> _Teks Pilihan_
Minggu, 20 Mei 2018

Pergaulan Remaja Antara Cinta dan Seks


Pergaulan Remaja antara Cinta dan Seks
(Pandagan dalam Realitas kehidupan)
Jose Dc. Verdial

Cinta, kencan tanpa hubungan seks, itu bisa? Cinta, kencan lalu hubungan seks sebelum pernikahan sah, itu boleh? Apakah seks sama dengan cinta? Ini sebuah pergulatan maha berat. Ada yang berpendapat: hubungan seks terjadi untuk memperoleh dan mempertahankan cinta; yang lain berpandangan bahwa pria dan wanita saling mencintai untuk memperoleh hubungan seks. Seks itu nikmat dan indah. Seks dirancang Allah demi kebahagiaan. Tapi hubungan seks di luar nikah secara diam-diam merebut sukacita dari hati dua insan yang sedang dilanda asmara.

> _Latihan Singkat_
Kembalikan bagian dari teks tentang pergaulan remaja di atas, dari "Minggu, 20 Mei" sampai "sedang dilanda asmara.", tanpa mengubah satu kata atau tanda baca pun.

> _Data yang Diberikan_
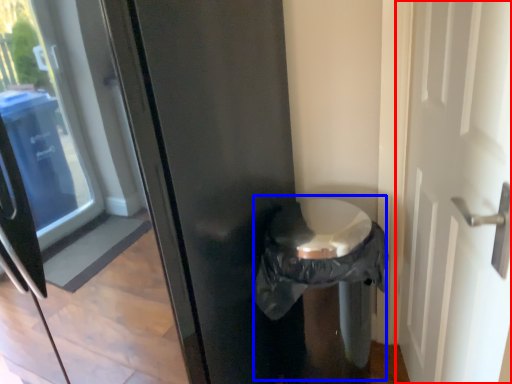
Question: Which point is further to the camera, door (highlighted by a red box) or garbage (highlighted by a blue box)?

Choices:
 (A) door
 (B) garbage

Answer: (B)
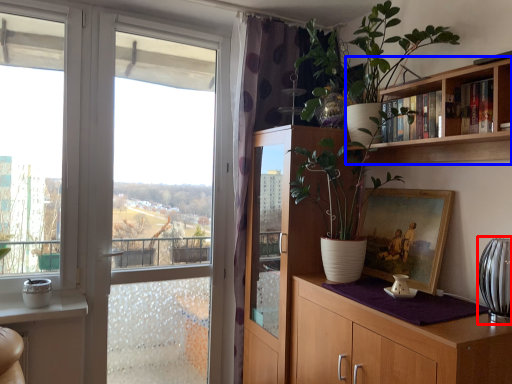
Question: Which of the following is the farthest to the observer, glass vase (highlighted by a red box) or bookcase (highlighted by a blue box)?

Choices:
 (A) glass vase
 (B) bookcase

Answer: (A)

> _Penyelesaian Soal Ini_
Minggu, 20 Mei 2018

Pergaulan Remaja Antara Cinta dan Seks


Pergaulan Remaja antara Cinta dan Seks
(Pandagan dalam Realitas kehidupan)
Jose Dc. Verdial

Cinta, kencan tanpa hubungan seks, itu bisa? Cinta, kencan lalu hubungan seks sebelum pernikahan sah, itu boleh? Apakah seks sama dengan cinta? Ini sebuah pergulatan maha berat. Ada yang berpendapat: hubungan seks terjadi untuk memperoleh dan mempertahankan cinta; yang lain berpandangan bahwa pria dan wanita saling mencintai untuk memperoleh hubungan seks. Seks itu nikmat dan indah. Seks dirancang Allah demi kebahagiaan. Tapi hubungan seks di luar nikah secara diam-diam merebut sukacita dari hati dua insan yang sedang dilanda asmara.